The multistage nanovector system was developed in Ferrari’s laboratory and the liposomal siRNA was developed at M. D. Anderson.
“We have provided the first in vivo therapeutic validation of a novel, multistage siRNA delivery system for sustained gene silencing with broad applicability to pathologies,” wrote Takemi Tanaka, Ph.D., a co-first author and a research assistant professor of nanomedicine and biomedical engineering at the UT Medical School at Houston, and the other investigators in the paper.
Gabriel Lopez-Berestein, M.D., professor of experimental therapeutics at M. D. Anderson, Sood, co-director of M. D. Anderson’s Center for RNA Interference and Non-Coding RNA, and Ferrari are the senior authors.
“EphA2 is an important target because it’s overexpressed in 70 percent of ovarian cancers and is strongly associated with poor survival and a higher likelihood of advanced or metastatic disease,” said Lopez-Berestein. “It’s also overexpressed in melanoma, breast and lung cancers with the same poor prospects for patients.”
The protein is not present in normal tissue and cannot be attacked using more traditional drug approaches.
Study contributors from UTHealth include: René Nieves-Alicea, Ph.D.; Aman Preet Singh Mann, Xuewu Liu, Ph.D.; Rohan Bhavane, Jianhua Gu, Jean Fakhoury and Biana Godin, Ph.D.
M. D. Anderson contributors include: Lingegowda S. Mangala, Ph.D., co-first author; Edna Mora, M.D.; Hee-Dong Han, Pablo E. Vivas-Mejia, Ph.D.; Mian M.K. Shahzad, Chunhua Lu, Koji Matsuo, Rebecca Stone, M.D.; and Alpa Nick, M.D.
Ciro Chiappini, a graduate research assistant at The University of Texas at Austin, also contributed to the study.

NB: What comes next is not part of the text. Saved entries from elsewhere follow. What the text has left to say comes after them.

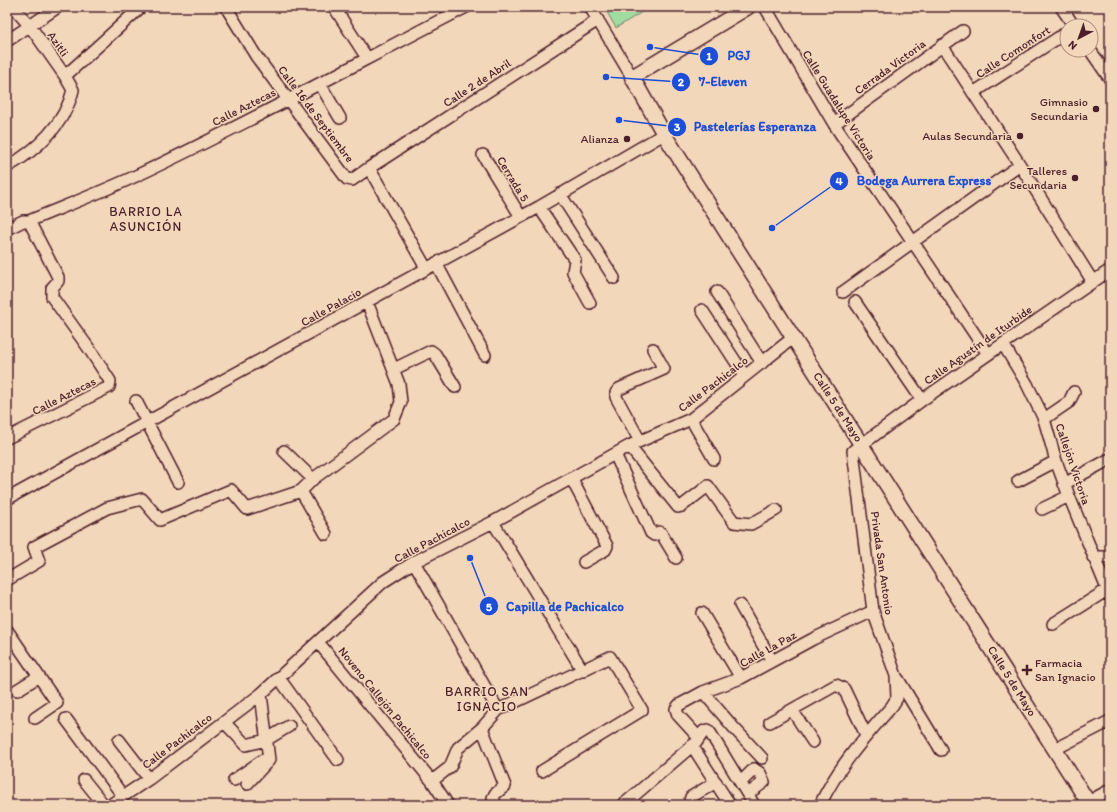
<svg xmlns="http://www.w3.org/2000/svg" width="1117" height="812" font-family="Itim,sans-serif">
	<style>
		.green { fill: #a0dba2; stroke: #757d66 }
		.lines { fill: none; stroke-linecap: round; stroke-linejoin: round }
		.minor-casing { stroke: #4a1f2b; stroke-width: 14 }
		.tertiary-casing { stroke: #4a1f2b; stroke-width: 17 }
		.minor { stroke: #f3d7ba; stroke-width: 11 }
		.tertiary { stroke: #f3d7ba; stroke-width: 14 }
		.poi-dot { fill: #4a1f2b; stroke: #f3d7ba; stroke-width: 1.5 }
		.labels { text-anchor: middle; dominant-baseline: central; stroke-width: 3; stroke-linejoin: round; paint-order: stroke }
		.street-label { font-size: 12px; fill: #4a1f2b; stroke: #f3d7ba }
		.poi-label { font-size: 12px; fill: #4a1f2b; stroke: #f3d7ba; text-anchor: end }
		.neighbourhood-label { font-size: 13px; letter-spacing: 1px; fill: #4a1f2b; stroke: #f3d7ba }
		.leader { fill: none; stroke: #1d4ed8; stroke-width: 1.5 }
		.callout-dot { fill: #1d4ed8; stroke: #f3d7ba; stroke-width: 1.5 }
		.mark-label { font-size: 12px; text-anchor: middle; font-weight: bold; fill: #fff }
		.callout-label { font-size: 13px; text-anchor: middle; font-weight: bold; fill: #1d4ed8; stroke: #f3d7ba; stroke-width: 3; stroke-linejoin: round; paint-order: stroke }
	</style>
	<rect width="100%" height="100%" fill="#f3d7ba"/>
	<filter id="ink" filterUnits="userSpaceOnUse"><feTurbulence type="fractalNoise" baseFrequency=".025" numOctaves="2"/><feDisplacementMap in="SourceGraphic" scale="8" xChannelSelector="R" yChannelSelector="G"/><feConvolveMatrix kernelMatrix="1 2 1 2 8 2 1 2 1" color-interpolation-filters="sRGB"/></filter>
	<g filter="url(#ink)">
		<path class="green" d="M604 7H650L616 28Z"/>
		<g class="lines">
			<g class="minor-casing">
				<path id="minor" d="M13 7 30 26 65 76
					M226 7 256 56 347 179 352 180 369 168 426 268
					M334 7 367 58
					M590 7 632 77
					M765 7 834 124 988 354
					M1061 7 1074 26
					M7 41 58 7
					M942 45 1020 165 1093 282
					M1090 50 1110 79
					M320 84 340 118
					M973 93 1067 32
					M834 124 963 31
					M483 155 521 217
					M7 167C37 150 65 124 73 90L65 76 141 7
					M369 168 598 20
					M560 194 614 278
					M539 207 575 260 573 272 590 303
					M7 229 23 221H29C65 206 102 192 138 175 249 123 357 63 466 7
					M436 263 485 355
					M717 292 762 363
					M843 292 1020 165
					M855 302 922 400
					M702 310 745 376
					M1003 344 1027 384 1044 419 1056 461 1069 496 1110 596
					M394 369 431 351 435 354 455 387
					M136 401 178 482
					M691 419 714 459
					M1044 419 1069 402 1074 392
					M7 438 109 387 110 381 90 350 52 297V288L58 281V277L29 221
					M640 441 616 397V393L619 389 664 369 653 349
					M629 446 678 507 682 506 708 486 734 522 751 524 776 510
					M284 451 313 479
					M615 454 651 533 654 535 659 532 661 533 676 558
					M571 478 607 546 605 550 584 562
					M1018 481 1056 461
					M1064 484 1110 459
					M301 491 326 534
					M7 499 539 207 664 134
					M1042 509 1069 496
					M493 522 583 671
					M1093 557H1110
					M414 562 498 710
					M7 580 39 561 34 547 107 508 142 499 160 520 231 490 247 509 301 491 313 479 394 419 401 402 399 384 367 302
					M740 605 772 661
					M702 613 741 678
					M1053 624 1107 590
					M7 630 57 703 35 718
					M318 642 432 781 448 805
					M279 678 338 760
					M898 679 941 750
					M17 690 38 677
					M703 692 734 728 762 758
					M792 710 813 742
					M66 719 123 796
					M224 722 246 745 266 740 289 726
					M770 722 836 685 844 689 866 735
					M482 728 505 786 495 794 493 798 496 805
					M699 738 678 715 676 709 679 705 703 692 741 678 813 639 873 611
					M119 740 149 779
					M1055 749 1110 721
					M84 780 104 805
					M234 780 263 760
					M432 781 450 767 458 748 482 728 498 710 610 657 642 710 542 771
					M741 782 754 769 760 773 764 782 748 794
					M247 784 269 760 261 694
					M1088 802 1110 790
					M110 805 149 779 261 694 383 582 414 562 493 522 629 446 691 419 794 337
					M623 805 693 745
					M691 805 690 801 691 797 716 782
					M730 805 693 747 704 731 708 730 711 734 754 805
					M820 805C837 768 865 737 892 706L897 698 896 676 873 611 853 451 922 400 1110 270"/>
			</g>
			<g class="tertiary-casing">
				<path id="tertiary" d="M748 7 632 77 664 134 1090 805"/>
			</g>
			<use href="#minor" class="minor"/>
			<use href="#tertiary" class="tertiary"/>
		</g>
	</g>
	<g class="poi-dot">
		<circle cx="1096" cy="109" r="4"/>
		<circle cx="1020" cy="136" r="4"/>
		<circle cx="627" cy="139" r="4"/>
		<circle cx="1075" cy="178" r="4"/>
		<path d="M1025 664h4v4h4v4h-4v4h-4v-4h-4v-4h4z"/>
	</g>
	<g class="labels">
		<g class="street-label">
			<text transform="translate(58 44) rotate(55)">Azitli</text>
			<text transform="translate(1013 52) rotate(-33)">Calle Comonfort</text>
			<text transform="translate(890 67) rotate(-36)">Cerrada Victoria</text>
			<text transform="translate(477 83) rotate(-33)">Calle 2 de Abril</text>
			<text transform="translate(839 105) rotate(58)">Calle Guadalupe Victoria</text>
			<text transform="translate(244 107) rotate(-27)">Calle Aztecas</text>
			<text transform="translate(316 114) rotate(53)">Calle 16 de Septiembre</text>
			<text transform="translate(513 179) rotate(59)">Cerrada 5</text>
			<text transform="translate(331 307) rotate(-29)">Calle Palacio</text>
			<text transform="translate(978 345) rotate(-35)">Calle Agustín de Iturbide</text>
			<text transform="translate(713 384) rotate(-37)">Calle Pachicalco</text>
			<text transform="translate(64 396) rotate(-27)">Calle Aztecas</text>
			<text transform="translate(838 407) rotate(57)">Calle 5 de Mayo</text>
			<text transform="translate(1073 464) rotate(71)">Callejón Victoria</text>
			<text transform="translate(432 540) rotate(-28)">Calle Pachicalco</text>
			<text transform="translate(882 563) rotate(82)">Privada San Antonio</text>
			<text transform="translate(768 649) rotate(-29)">Calle La Paz</text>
			<text transform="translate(1012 681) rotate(58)">Calle 5 de Mayo</text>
			<text transform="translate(385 703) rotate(51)">Noveno Callejón Pachicalco</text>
			<text transform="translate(177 741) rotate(-37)">Calle Pachicalco</text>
		</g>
		<g class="poi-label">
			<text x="1088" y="102">Gimnasio<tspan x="1088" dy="14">Secundaria</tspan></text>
			<text x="1012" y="136">Aulas Secundaria</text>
			<text x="619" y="139">Alianza</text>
			<text x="1067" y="171">Talleres<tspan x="1067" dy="14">Secundaria</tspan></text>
			<text x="1035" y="663" text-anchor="start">Farmacia<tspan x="1035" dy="14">San Ignacio</tspan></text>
		</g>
		<g class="neighbourhood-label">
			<text x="146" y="211">BARRIO LA<tspan x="146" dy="15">ASUNCIÓN</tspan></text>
			<text x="487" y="691">BARRIO SAN<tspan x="487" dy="15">IGNACIO</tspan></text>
		</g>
	</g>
	<path class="leader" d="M650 47L709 56M606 77L681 82M619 120L677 127M772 228L839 181M470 558L489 606"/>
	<g class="callout-dot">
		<circle cx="650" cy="47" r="4"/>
		<circle cx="606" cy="77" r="4"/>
		<circle cx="619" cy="120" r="4"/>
		<circle cx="772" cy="228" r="4"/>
		<circle cx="470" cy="558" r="4"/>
		<circle cx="709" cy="56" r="10"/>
		<circle cx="681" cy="82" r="10"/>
		<circle cx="677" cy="127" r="10"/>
		<circle cx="839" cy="181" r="10"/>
		<circle cx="489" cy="606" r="10"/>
	</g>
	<g class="mark-label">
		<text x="709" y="60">1</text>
		<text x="681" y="86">2</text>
		<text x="677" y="131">3</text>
		<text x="839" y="185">4</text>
		<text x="489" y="611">5</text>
	</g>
	<g class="callout-label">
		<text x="739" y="60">PGJ</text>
		<text x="723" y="86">7-Eleven</text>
		<text x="755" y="131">Pastelerías Esperanza</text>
		<text x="924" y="185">Bodega Aurrera Express</text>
		<text x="565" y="611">Capilla de Pachicalco</text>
	</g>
	<rect width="1117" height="812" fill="none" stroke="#f3d7ba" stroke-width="24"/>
	<rect x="12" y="12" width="1093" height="788" fill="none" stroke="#4a1f2b" stroke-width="1.5" filter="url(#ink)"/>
	<g transform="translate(1079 38) rotate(221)"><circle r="19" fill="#f3d7ba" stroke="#af8d81"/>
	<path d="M0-3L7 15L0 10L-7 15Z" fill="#4a1f2b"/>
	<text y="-6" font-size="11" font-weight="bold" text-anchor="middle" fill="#4a1f2b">N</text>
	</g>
</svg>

The study, which is titled “Sustained Small Interfering RNA Delivery by Mesoporous Silicon Particles,” received support from the Department of Defense, the State of Texas Emerging Technology Fund, National Aeronautics and Space Administration, the Ovarian Cancer Research Fund Program Project Development Grant, The University of Texas M.D. Anderson Cancer Center Ovarian Cancer Specialized Program of Research Excellence, the National Institutes of Health, the Zarrow Foundation, the Betty Ann Asche Murray Distinguished Professorship, the Baylor WRHR Grant and the GCF Molly-Cade Ovarian Cancer Research Grant and the Alliance for NanoHealth.
Ferrari serves as a professor of experimental therapeutics at the M. D. Anderson Cancer Center, adjunct professor of bioengineering at Rice University, adjunct professor of biochemistry and molecular biology at The University of Texas Medical Branch at Galveston, adjunct professor of engineering at the University of Houston, and president of the Alliance for NanoHealth.